To form such a corner we need at least three polygons, or faces - and hence at least three edges and three faces meet around each vertex. For example, three squares fit nicely together in the plane, but leave a 90° gap. When the two spare edges are glued together, the result is to form a corner of a cube, where we have a vertex figure consisting of three regular 4-gons: so we refer to this vertex figure as 4³.

Given a 3-dimensional corner, it may be possible to extend the construction, repeating the same vertex figure at every vertex. The resulting shape may then ‘close up’ to form a convex polyhedron. The assumption that in each vertex figure, the angles meeting at that vertex add to less than 360°, means that all the corners then project outwards - which is roughly what we mean when we say that the polyhedron is “convex”.

A regular polygon is an arrangement of finitely many congruent line segments, with two line segments meeting at each vertex (and never crossing, or meeting internally), and with all vertices alike; a regular polygon can be inscribed in a circle (Problem 36), and so encloses a convex subset of the plane. In the same spirit, a regular polyhedron is an arrangement of finitely many congruent regular polygons, with two polygons meeting at each edge, and with the same number of polygons in a single cycle around every vertex, enclosing a convex subset of 3-dimensional space (i.e. the polyhedron separates the remaining points of 3D into those that lie ‘inside’ and those that lie ‘outside’, and the line segment joining any two points of the polyhedral surface contains no points lying outside the polyhedron).
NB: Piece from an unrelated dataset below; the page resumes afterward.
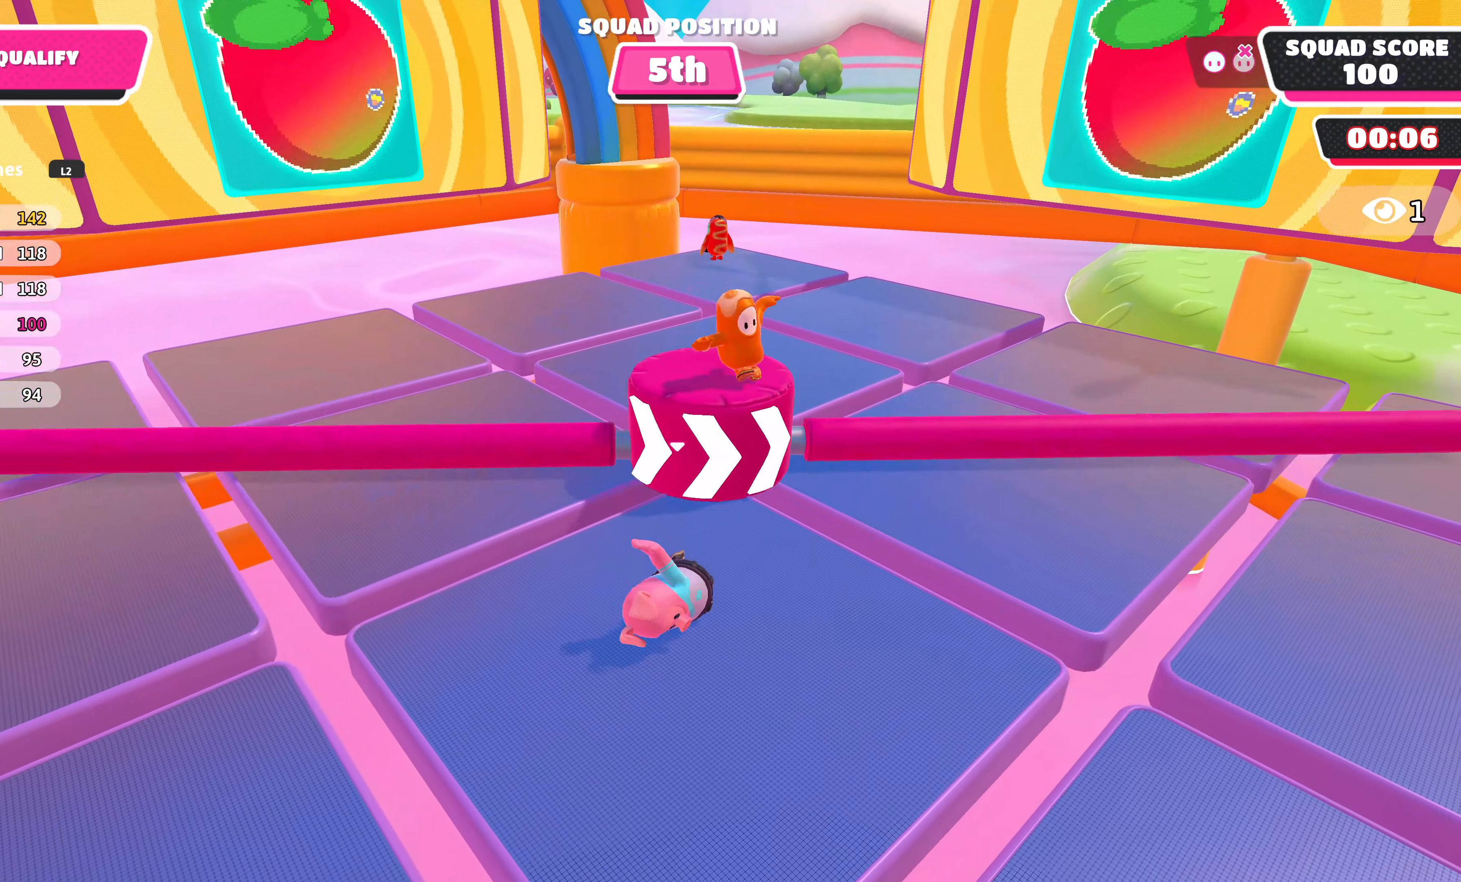
{"buttons": [], "left_stick": "up-left", "right_stick": "center", "events": [[67, "left_stick", "up-right"], [317, "CROSS", "down"], [350, "left_stick", "up-left"], [450, "CROSS", "up"]]}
The important constraints here are the assumptions: that the polygons meet edge-to-edge with exactly two polygons meeting at each edge; that the same number of polygons meet around every vertex; and that the overall number of polygons, or faces, is finite. The assumption that the figure is convex should be seen as a temporary additional constraint, which means that the angles in polygons meeting at each vertex have sum less than 360°.

Problem 186 A vertex figure is to be formed by fitting regular p-gons together, edge-to-edge, for a fixed p. If there are q of these p-gons at a vertex, we denote the vertex figure by p^q. If the angles at each vertex add to less than 360°, prove that the only possible vertex figures are 3³, 3⁴, 3⁵, 4³, 5³.

The vertex figure 4³ is realized by the way the positive axes meet at the vertex (0,0,0), where

the unit square (0, 0,0), (1, 0,0), (1,1,0), (0,1,0) in the xy-plane (with equation z = 0) meets
the unit square (0,0,0), (1,0,0), (1,0,1), (0,0,1) in the xz-plane (with equation y = 0), and
the unit square (0, 0, 0), (0,1,0), (0,1,1), (0, 0,1) in the yz-plane (with equation x = 0).

If we include an eighth vertex (1, 1, 1), and

the unit square (0, 0, 1), (1, 0, 1), (1, 1, 1), (0, 1, 1) in the plane with equation z = 1,
the unit square (0,1,0), (1,1,0), (1,1,1), (0,1,1) in the plane with equation y = 1,
the unit square (1,0,0), (1,1,0), (1,1,1), (1,0,1) in the plane with equation x = 1,

we see that all eight vertices have the same vertex figure 4³. Hence the possible vertex figure 4³ in Problem 186 arises as the vertex figure of a regular polyhedron - namely the cube.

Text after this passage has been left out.